[Dataset entries]
----------------------------------------
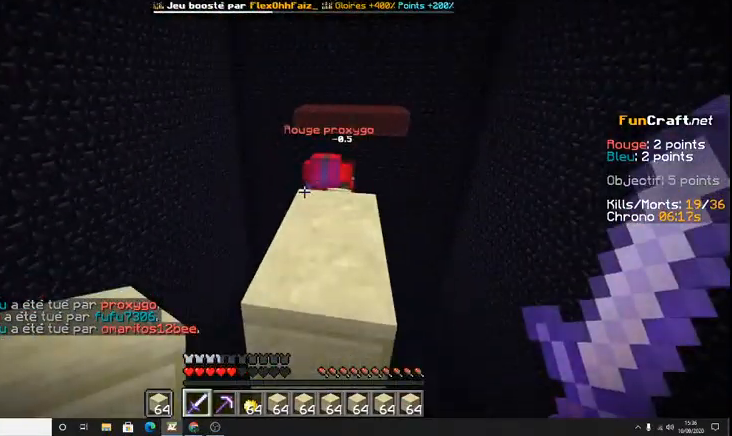
{"keys": ["z"], "events": [[400, "q", "up"]]}
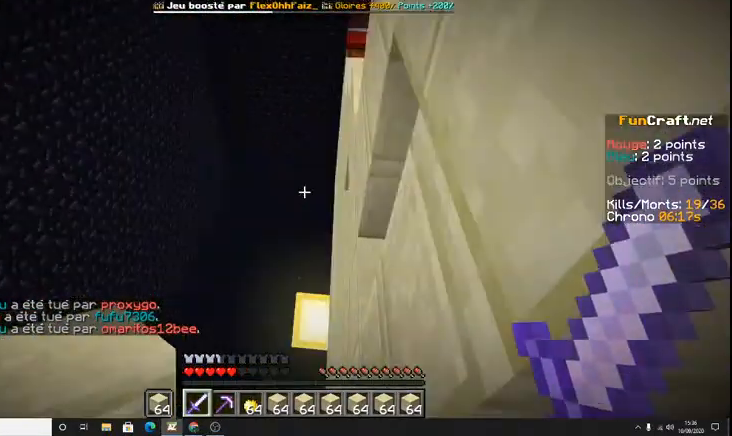
{"keys": ["space", "z"], "events": [[33, "space", "down"]]}
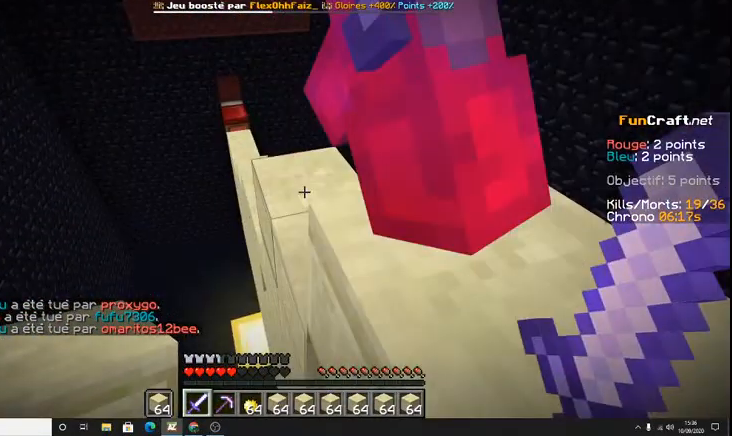
{"keys": ["space", "z"], "events": []}
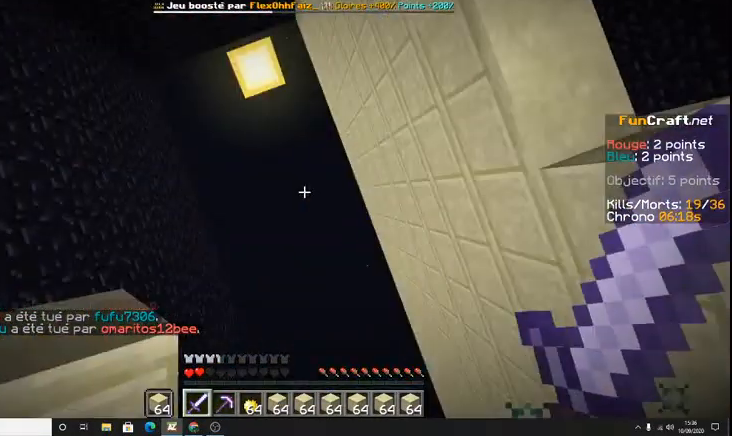
{"keys": ["z"], "events": [[433, "space", "up"]]}
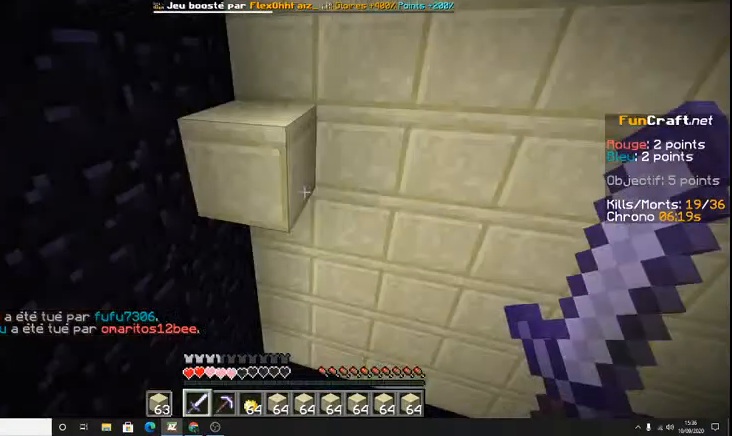
{"keys": [], "events": [[400, "z", "up"]]}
----------------------------------------
■ **ACTION ITEM**
The word "space" appears in some lines above. Return every one of those lines.

■ **ANSWER BELOW**
{"keys": ["space", "z"], "events": [[33, "space", "down"]]}
{"keys": ["space", "z"], "events": []}
{"keys": ["z"], "events": [[433, "space", "up"]]}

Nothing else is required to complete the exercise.